Unser Leben - wie wir es teilen.

- Geschäftsführer Werner Langfeldt
In unseren Kinderdörfern leben wir genau so, wie wir heißen: in kleinen Dörfern. Mit Familien oder Wohngruppen oder Lebensgemeinschaften. Hier hört man gerne einmal ein afrikanisches Sprichwort, das heißt: "Es braucht ein ganzes Dorf, um ein Kind groß zu ziehen". Dieses Sprichwort gefällt uns so gut, weil es unser Leben so genau trifft. Denn unsere Dörfer sind dazu da, Kindern ein Aufwachsen zu ermöglichen, die nicht mehr mit ihren leiblichen Eltern zusammenleben können. Und sie sollen Heimat sein für alle, die hier wohnen.
Wie in einem richtigen Dorf gibt es in der Mitte eine kleine Kirche. Und Spielplätze, Spielecken, Angebote für Sport oder Freizeit. Und wir haben alle eine große Aula für gemeinsame Feiern.
In unseren Kinderdorffamilien wohnen erwachsene Pädagoginnen mit ihren Kindern und Jugendlichen wie in einer Familie zusammen. Das sind unsere Kinderdorfmütter. Manchmal sind es auch Ehepaare als Kinderdorfeltern. Die Kinder bleiben meist so lange in ihrer Familie bis sie als junge Erwachsene in eine eigene Wohnung ziehen können.
In unseren Wohngruppen leben Kinder und Jugendliche, deren Aufenthalt bei uns in seiner Dauer noch nicht so klar ist oder die aufgrund ihrer Geschichte und ihres Alters nicht in einer Familie leben möchten oder sollen. Diese Kinder und Jugendlichen leben in einer Wohngruppe mit Erzieherinnen und Erziehern zusammen in einem Haus, das ihr Zuhause ist. Die erwachsenen Pädagogen wechseln sich in ihren Diensten ab. Auch hier ist Beziehung wichtig, es sind immer die gleichen Pädagogen.

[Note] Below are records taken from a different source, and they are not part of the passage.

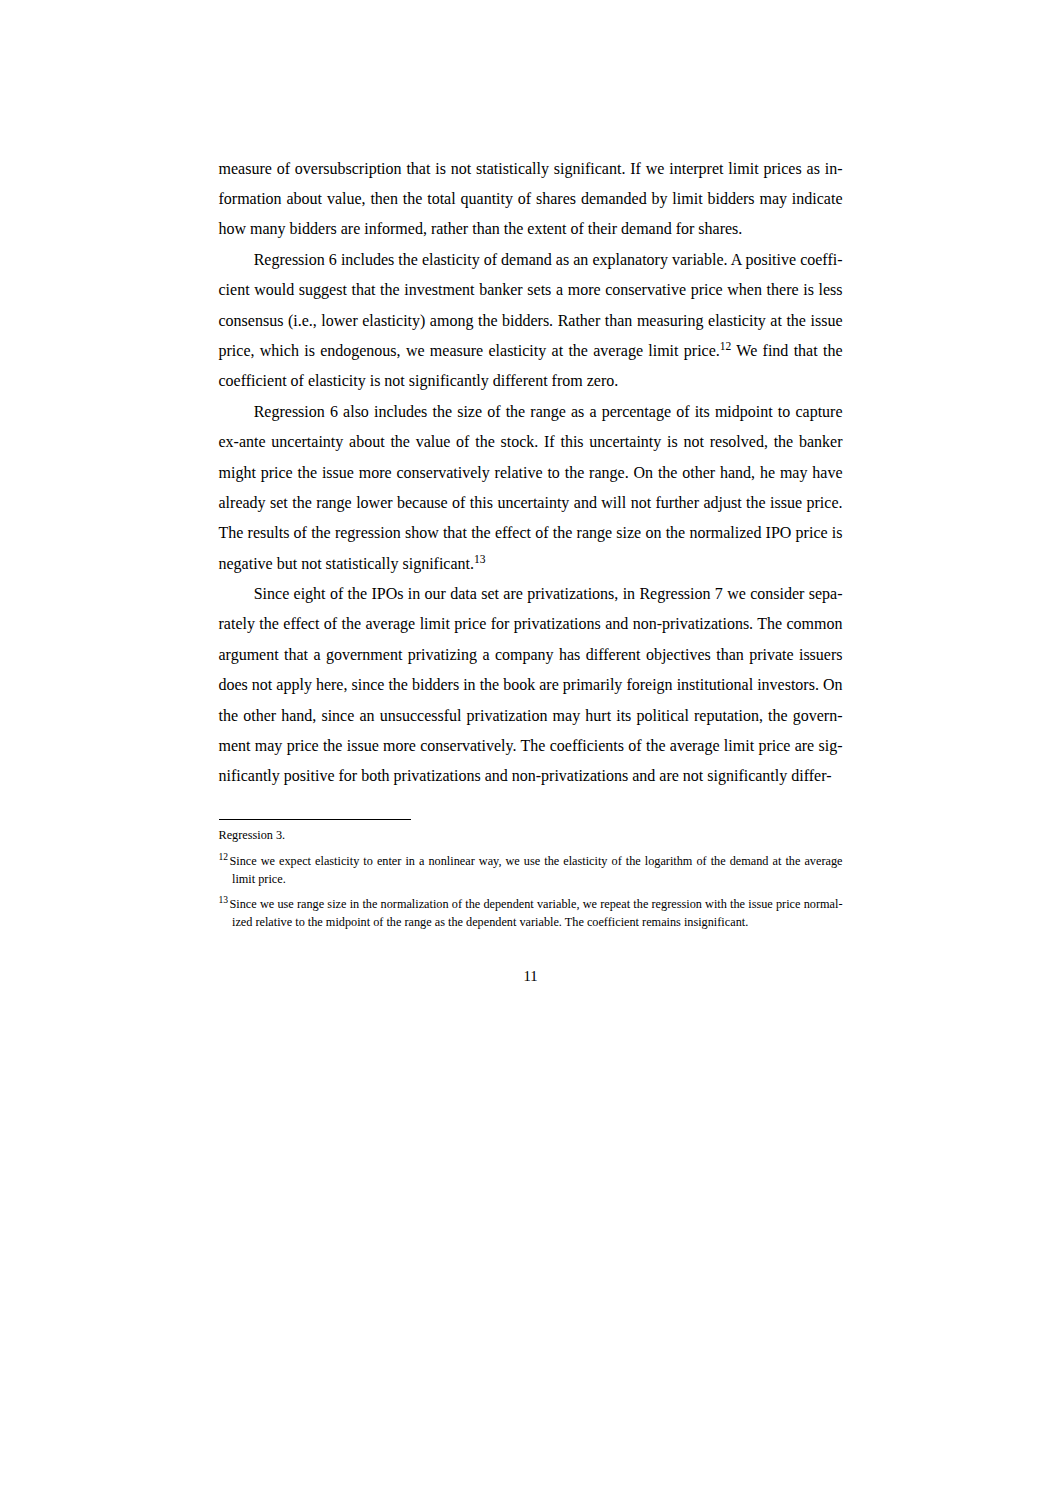measure of oversubscription that is not statistically significant. If we interpret limit prices as information about value, then the total quantity of shares demanded by limit bidders may indicate how many bidders are informed, rather than the extent of their demand for shares.
Regression 6 includes the elasticity of demand as an explanatory variable. A positive coefficient would suggest that the investment banker sets a more conservative price when there is less consensus (i.e., lower elasticity) among the bidders. Rather than measuring elasticity at the issue price, which is endogenous, we measure elasticity at the average limit price.12 We find that the coefficient of elasticity is not significantly different from zero.
Regression 6 also includes the size of the range as a percentage of its midpoint to capture ex-ante uncertainty about the value of the stock. If this uncertainty is not resolved, the banker might price the issue more conservatively relative to the range. On the other hand, he may have already set the range lower because of this uncertainty and will not further adjust the issue price. The results of the regression show that the effect of the range size on the normalized IPO price is negative but not statistically significant.13
Since eight of the IPOs in our data set are privatizations, in Regression 7 we consider separately the effect of the average limit price for privatizations and non-privatizations. The common argument that a government privatizing a company has different objectives than private issuers does not apply here, since the bidders in the book are primarily foreign institutional investors. On the other hand, since an unsuccessful privatization may hurt its political reputation, the government may price the issue more conservatively. The coefficients of the average limit price are significantly positive for both privatizations and non-privatizations and are not significantly differ-
Regression 3.
12 Since we expect elasticity to enter in a nonlinear way, we use the elasticity of the logarithm of the demand at the average limit price.
13 Since we use range size in the normalization of the dependent variable, we repeat the regression with the issue price normalized relative to the midpoint of the range as the dependent variable. The coefficient remains insignificant.
11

Darüber hinaus gibt es noch ganz viele andere, unterschiedliche Formen des Lebens mit oder der Betreuung von Kindern und Jugendlichen. Dazu gehören Tagesgruppen, deren Kinder abends wieder zu ihren Eltern gehen. Oder spezielle Gruppen nur für Mädchen oder nur für Jungen. Oder sozialpädagogische Lebensgemeinschaften. Oder es gibt betreutes Wohnen oder Trainingswohnen für die Jugendlichen, die kurz davor sind, uns verlassen zu können, weil sie erwachsen werden.
Zu jedem Bethanien Kinderdorf gehört auch eine Schwesterngemeinschaft, die gemeinsam mit den Familien und Gruppen das Kinderdorf als ihren Wohn- und Lebensort teilen. Zu den Kinderdörfern gehören Außengruppen dazu, die etwas außerhalb des Dorfgeländes leben, ideell und organisatorisch aber ein Teil Kinderdorfes sind.
Gemeinsam ist allen, die im Kinderdorf wohnen und arbeiten, die Verbindung im christlichen Glauben und der Einsatz für eine gute Entwicklung benachteiligter Kinder.